The Ministry of Justice (MoJ) was working with four service providers to transition from a legacy Electronic Monitoring (EM) service and deliver an integrated solution for the provision of EM of offenders in England and Wales. The programme would transition from legacy curfew monitoring devices and deliver new location monitoring devices using GPS technology. The new operating model introduced the requirement for a new end-to-end service management design to ensure that contracted IT services were delivered in an effective manner across the four suppliers.

The end-to-end IT Service Management (ITSM) capability combines the four service providers with the MoJ acting as the integrator. Some supplier services had been further sub-contracted to third parties however each supplier remained fully accountable and responsible for contracted performance measures. The MoJ has overall accountability for executive management, investment and long-term strategic development of the EM Service.

Challenge

The MoJ needed to create a robust foundation for ITSM implementation across the four suppliers, by clearly defining processes, roles and responsibilities based on high-level principles around transparency, collaboration, business outcomes and continual service improvement. Definition of the ITSM design faced several challenges including:

  • Inconsistent contracts:

    Inconsistent supplier contracts with different roles and obligations specified for each supplier.

  • Inconsistent delivery indicators:

    Inconsistent Contract Delivery Indicators (CDIs) and Key Performance Indicators preventing a consistent level of service across service providers.
  • Multiple ITSM solutions:

    Different ITSM technical solutions. All four suppliers using different ITSM platforms which introduced collaboration and transparency challenges across incidents, problems and requests.

  • Low-quality ITSM artifacts:

    Low-quality ITSM design artifacts developed by suppliers preventing effective implementation of end-to-end service management across the solution.

Solution

DBD developed and documented the design for end-to-end IT Service Management processes, capabilities and tools across the Electronic Monitoring solution. We achieved this by:

  • Bringing all four suppliers together and hosting multiple workshops to collaboratively agree on a RACI model outlining MoJ and Suppliers’ roles and responsibilities.
  • Designing and documenting the IT Service Model in collaboration with each supplier.
  • Working with MoJ stakeholders to design the MoJ ‘intelligent client’ capabilities required for effective contract and service performance management and supporting the initial business case for hiring dedicated MoJ ITSM resources.
  • Negotiating and agreeing the Operational Level Agreements and Reporting Framework with the suppliers.
  • Designing strategic ITSM processes to guide suppliers in their delivery of operational ITSM processes, providing hands-on assurance to improve quality of supplier deliverables.
  • Supporting the MoJ commercial team to improve contracts and make CDIs consistent and in line with ITSM design principles.
  • Capturing ITSM toolset requirements and supporting multiple technical workshops to ensure integration between the suppliers’ service management platforms.

Result

The ITSM Design developed and documented by DBD, increased the confidence of MoJ stakeholders in the prospects of effective cross-party operation of the new services once implemented.

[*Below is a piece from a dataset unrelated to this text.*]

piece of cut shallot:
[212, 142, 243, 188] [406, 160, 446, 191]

The design also underpinned the mobilisation of a broader MoJ ‘Intelligent Client Function’ by clearly setting out the responsibilities and activities to be undertaken by this new function. The end-to-end design helped the contract management team understand how ITSM processes would contribute to a joined-up view of performance.

Finally, the robust and pragmatic document set produced enabled suppliers to define and put in place the necessary internal processes needed to ensure that IT Service Management interfaces with other service providers and the MoJ would work effectively.